Distinguían por su gracia al caminar, su delicadeza al hablar y sus muy variados temas para conversar. Cada una sobresalía en temas particulares, la más joven era una apasionada pianista, podía pasar horas deleitando a su familia con su alegría y sus acordes. La del medio era una delicadísima poetisa, capaz de hilvanar las frases más elocuentes y sensuales sin incurrir en faltas de respeto. La mayor era la más recta de todas, se desenvolvía en las ciencias naturales, era -quizás- la más excitada lectora de toda Caracas, leía libros en cuestiones de días y podía disertar muy persuasivamente con sus familiares cercanos.
Adicionalmente, contaban con una belleza insuperable, tenían la piel de color canela claro, miradas llamativas y dos de ellas tenían ojos claros.
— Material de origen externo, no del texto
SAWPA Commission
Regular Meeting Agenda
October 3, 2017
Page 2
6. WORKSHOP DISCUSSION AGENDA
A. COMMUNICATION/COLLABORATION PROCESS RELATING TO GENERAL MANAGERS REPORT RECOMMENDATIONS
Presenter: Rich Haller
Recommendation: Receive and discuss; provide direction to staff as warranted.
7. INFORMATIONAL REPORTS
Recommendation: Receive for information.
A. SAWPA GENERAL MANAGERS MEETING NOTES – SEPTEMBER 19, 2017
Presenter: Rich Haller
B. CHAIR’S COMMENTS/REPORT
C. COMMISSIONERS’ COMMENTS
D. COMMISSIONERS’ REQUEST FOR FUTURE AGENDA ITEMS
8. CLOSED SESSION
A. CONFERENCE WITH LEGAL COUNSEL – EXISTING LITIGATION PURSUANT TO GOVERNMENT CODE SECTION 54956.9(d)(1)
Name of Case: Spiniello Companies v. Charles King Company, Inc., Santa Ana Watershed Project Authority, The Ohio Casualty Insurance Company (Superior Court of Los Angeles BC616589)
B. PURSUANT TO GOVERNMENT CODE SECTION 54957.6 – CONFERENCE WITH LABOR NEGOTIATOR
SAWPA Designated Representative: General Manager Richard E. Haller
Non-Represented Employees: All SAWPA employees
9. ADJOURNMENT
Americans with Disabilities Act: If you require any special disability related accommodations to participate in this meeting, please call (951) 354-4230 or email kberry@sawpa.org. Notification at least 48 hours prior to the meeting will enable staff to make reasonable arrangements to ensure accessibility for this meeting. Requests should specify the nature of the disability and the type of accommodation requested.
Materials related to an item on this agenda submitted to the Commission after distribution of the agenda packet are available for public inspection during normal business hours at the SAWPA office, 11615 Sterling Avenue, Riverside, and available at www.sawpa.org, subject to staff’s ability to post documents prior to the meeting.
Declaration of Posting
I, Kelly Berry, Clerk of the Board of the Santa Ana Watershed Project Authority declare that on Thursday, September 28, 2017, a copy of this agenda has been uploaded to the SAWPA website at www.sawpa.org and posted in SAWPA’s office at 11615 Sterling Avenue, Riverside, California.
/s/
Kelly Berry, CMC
Cabellos finamente crinados con una peineta de carey, con olor a lavanda y en ocasiones, con cintillos de flores. Siempre acompañadas de una tía chaperona y un collar de perlas rosadas. De manos perfumadas con finas fragancias francesas y un delicado carmín en los labios.
Conocidísimas en toda Caracas por su gracia y su belleza, las hijas de Don Lorenzo Marrón vivían en una casa de dos plantas y ventanales adornados de una esquina. Ahí recibían las serenatas de sus enamorados y alguna que otra carta con propuestas de noviazgo.
Dicho lugar comenzó a conocerse como la Esquina de Las Marrones, como cariñosamente les decían a tan lindas doncellas. Con el pasar del tiempo se fue modificando el nombre y hoy conocemos ese lugar como Esquina La Marrón, en honor al honorable señor y sus muy vistosas hijas.